Financing of the cash part of the merger proposal
SalMar has a number of available funding sources that do not impact SalMar’s dividend capacity or investments in the value chain, including, but not limited to, available cash and debt financing capacity based on SalMar’s sound financial position.
Arctic Securities AS acts as financial advisor and Advokatfirmaet BAHR AS acts as legal advisor to SalMar.
Carnegie AS acts as a financial advisor and Wikborg Rein Advokatfirma AS acts as legal advisor to NRS.

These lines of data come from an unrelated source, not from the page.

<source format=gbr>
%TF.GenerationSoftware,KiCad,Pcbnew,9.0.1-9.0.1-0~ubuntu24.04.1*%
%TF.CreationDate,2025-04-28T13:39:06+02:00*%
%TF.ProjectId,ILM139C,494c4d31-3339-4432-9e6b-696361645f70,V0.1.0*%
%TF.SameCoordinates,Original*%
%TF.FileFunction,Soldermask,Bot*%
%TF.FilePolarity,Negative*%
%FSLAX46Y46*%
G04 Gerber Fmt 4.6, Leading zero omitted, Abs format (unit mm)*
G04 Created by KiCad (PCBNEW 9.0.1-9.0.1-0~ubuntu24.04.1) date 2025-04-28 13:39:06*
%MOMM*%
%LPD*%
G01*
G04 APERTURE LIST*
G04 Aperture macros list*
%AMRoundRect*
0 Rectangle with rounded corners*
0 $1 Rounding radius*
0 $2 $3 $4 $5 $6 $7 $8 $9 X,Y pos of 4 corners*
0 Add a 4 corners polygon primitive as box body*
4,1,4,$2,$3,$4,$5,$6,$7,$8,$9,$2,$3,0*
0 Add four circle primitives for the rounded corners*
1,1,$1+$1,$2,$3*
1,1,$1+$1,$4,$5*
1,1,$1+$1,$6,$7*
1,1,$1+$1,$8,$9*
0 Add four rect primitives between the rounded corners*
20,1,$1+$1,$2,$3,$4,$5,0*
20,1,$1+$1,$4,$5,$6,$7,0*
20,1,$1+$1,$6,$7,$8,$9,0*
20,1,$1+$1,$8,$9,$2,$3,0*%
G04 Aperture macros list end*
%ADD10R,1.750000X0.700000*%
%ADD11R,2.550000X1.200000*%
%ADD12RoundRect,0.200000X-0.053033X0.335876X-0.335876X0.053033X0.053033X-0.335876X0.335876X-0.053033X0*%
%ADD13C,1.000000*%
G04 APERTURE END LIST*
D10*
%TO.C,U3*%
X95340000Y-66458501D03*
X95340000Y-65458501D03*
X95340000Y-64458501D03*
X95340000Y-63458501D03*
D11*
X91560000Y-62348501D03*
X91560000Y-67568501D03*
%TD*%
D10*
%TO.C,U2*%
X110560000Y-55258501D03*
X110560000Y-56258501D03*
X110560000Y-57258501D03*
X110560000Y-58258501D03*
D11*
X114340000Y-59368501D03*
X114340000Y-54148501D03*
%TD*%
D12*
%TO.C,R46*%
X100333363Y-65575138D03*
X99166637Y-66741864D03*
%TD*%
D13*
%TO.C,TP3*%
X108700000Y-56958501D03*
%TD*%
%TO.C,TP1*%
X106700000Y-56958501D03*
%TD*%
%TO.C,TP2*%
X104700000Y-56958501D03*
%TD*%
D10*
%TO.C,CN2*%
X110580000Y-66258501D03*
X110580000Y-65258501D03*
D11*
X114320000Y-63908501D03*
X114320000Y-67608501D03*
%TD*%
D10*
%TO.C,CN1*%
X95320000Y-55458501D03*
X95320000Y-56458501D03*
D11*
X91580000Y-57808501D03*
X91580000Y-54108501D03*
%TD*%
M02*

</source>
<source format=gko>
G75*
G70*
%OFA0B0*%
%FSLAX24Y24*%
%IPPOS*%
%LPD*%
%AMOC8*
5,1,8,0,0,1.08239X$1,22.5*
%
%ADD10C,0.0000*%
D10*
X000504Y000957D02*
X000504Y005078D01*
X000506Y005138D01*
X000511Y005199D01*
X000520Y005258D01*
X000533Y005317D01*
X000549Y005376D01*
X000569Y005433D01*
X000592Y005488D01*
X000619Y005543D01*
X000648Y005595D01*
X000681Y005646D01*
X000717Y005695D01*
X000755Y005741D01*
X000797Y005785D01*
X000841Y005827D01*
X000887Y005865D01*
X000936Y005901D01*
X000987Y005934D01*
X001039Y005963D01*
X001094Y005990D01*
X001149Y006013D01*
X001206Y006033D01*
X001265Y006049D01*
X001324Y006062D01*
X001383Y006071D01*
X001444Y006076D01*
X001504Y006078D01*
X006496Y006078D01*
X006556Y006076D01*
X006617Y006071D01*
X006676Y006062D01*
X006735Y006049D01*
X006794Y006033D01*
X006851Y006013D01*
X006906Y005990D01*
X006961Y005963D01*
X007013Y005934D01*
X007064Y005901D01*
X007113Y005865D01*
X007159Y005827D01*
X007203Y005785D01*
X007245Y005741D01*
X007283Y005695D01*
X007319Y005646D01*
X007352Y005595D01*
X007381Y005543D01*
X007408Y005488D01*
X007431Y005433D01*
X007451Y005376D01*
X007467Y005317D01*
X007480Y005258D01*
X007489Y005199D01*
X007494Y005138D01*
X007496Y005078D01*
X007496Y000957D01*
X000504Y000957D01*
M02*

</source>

SalMar is one of the world’s largest and most efficient producers of salmon. The Group has farming operations in Central Norway, Northern Norway and Iceland, as well as substantial harvesting and secondary processing operations in Norway, at InnovaMar in Frøya, InnovaNor in Senja and Vikenco in Aukra. In addition, the company is operating within offshore aquaculture through the company SalMar Aker Ocean. SalMar also owns 50% of the shares in Scottish Sea Farms Ltd.

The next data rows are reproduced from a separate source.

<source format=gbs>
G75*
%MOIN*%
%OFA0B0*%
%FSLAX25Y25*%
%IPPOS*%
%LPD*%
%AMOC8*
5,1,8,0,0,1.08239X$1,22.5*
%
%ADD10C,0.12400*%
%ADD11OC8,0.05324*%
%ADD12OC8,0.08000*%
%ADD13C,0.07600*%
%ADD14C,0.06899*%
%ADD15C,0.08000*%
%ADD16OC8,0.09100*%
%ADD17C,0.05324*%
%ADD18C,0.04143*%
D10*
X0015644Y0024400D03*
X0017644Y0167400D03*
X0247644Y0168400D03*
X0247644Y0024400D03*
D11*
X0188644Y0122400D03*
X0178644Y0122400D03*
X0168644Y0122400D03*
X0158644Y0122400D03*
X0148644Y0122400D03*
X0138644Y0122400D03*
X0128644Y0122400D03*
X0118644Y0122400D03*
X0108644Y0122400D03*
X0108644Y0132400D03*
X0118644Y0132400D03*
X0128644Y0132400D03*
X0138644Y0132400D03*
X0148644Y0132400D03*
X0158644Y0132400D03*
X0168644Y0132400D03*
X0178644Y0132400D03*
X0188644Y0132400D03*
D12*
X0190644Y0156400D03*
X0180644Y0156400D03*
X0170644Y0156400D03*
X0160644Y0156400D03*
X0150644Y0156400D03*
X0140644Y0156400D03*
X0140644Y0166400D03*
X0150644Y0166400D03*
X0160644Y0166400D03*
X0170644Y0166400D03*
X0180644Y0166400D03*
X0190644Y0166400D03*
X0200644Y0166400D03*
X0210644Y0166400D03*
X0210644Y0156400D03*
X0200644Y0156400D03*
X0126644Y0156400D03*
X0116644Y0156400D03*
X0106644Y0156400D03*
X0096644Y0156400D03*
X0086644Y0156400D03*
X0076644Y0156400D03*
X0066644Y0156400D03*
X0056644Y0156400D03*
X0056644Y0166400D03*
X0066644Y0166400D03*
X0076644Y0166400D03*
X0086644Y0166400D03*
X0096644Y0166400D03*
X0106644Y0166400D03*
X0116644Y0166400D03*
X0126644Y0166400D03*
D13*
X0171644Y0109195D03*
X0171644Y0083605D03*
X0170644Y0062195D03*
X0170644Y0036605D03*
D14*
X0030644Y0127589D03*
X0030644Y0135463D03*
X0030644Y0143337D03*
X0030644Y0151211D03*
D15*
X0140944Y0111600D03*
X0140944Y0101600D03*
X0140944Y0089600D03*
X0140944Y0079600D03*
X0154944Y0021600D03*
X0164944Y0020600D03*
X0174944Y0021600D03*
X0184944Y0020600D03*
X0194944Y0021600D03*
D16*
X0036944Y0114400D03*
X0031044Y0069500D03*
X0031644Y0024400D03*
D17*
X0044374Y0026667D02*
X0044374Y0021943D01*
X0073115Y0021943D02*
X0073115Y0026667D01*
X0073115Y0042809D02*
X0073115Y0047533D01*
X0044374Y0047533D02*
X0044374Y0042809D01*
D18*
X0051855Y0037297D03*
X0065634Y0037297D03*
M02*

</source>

See www.salmar.no for more information about the company.
The release is not for publication or distribution, in whole or in part, directly or indirectly, in or into Australia, Canada, Japan, the United States (including its territories and possessions, any state of the United States and the District of Columbia) or any other jurisdiction where such publication or distribution would violate applicable laws or rules. This release is an announcement issued pursuant to legal information obligations and is subject of the disclosure requirements pursuant to section 5-12 of the Norwegian Securities Trading Act. It is issued for information purposes only and does not constitute a notice to a general meeting or a merger prospectus and as such, does not constitute or form part of any offer to sell or purchase, or solicitation to purchase or subscribe for any securities, in the United States or in any other jurisdiction. The securities mentioned herein have not been, and will not be, registered under the United States Securities Act of 1933, as amended (the “US Securities Act”). The securities may not be offered or sold in the United States except pursuant to an exemption from the registration requirements of the US Securities Act. Copies of this announcement are not being made and may not be distributed or sent into Australia, Canada, Japan, the United States or any other jurisdiction where such distribution would violate applicable laws or rules. Neither SalMar ASA nor Norway Royal Salmon ASA, or any of their advisers assume any responsibility in the event there is a violation by any person of such restrictions. The distribution of this release may in certain jurisdictions be restricted by law. Persons into whose possession this release comes should inform themselves about and observe any such restrictions. Any failure to comply with these restrictions may constitute a violation of the securities laws of any such jurisdiction.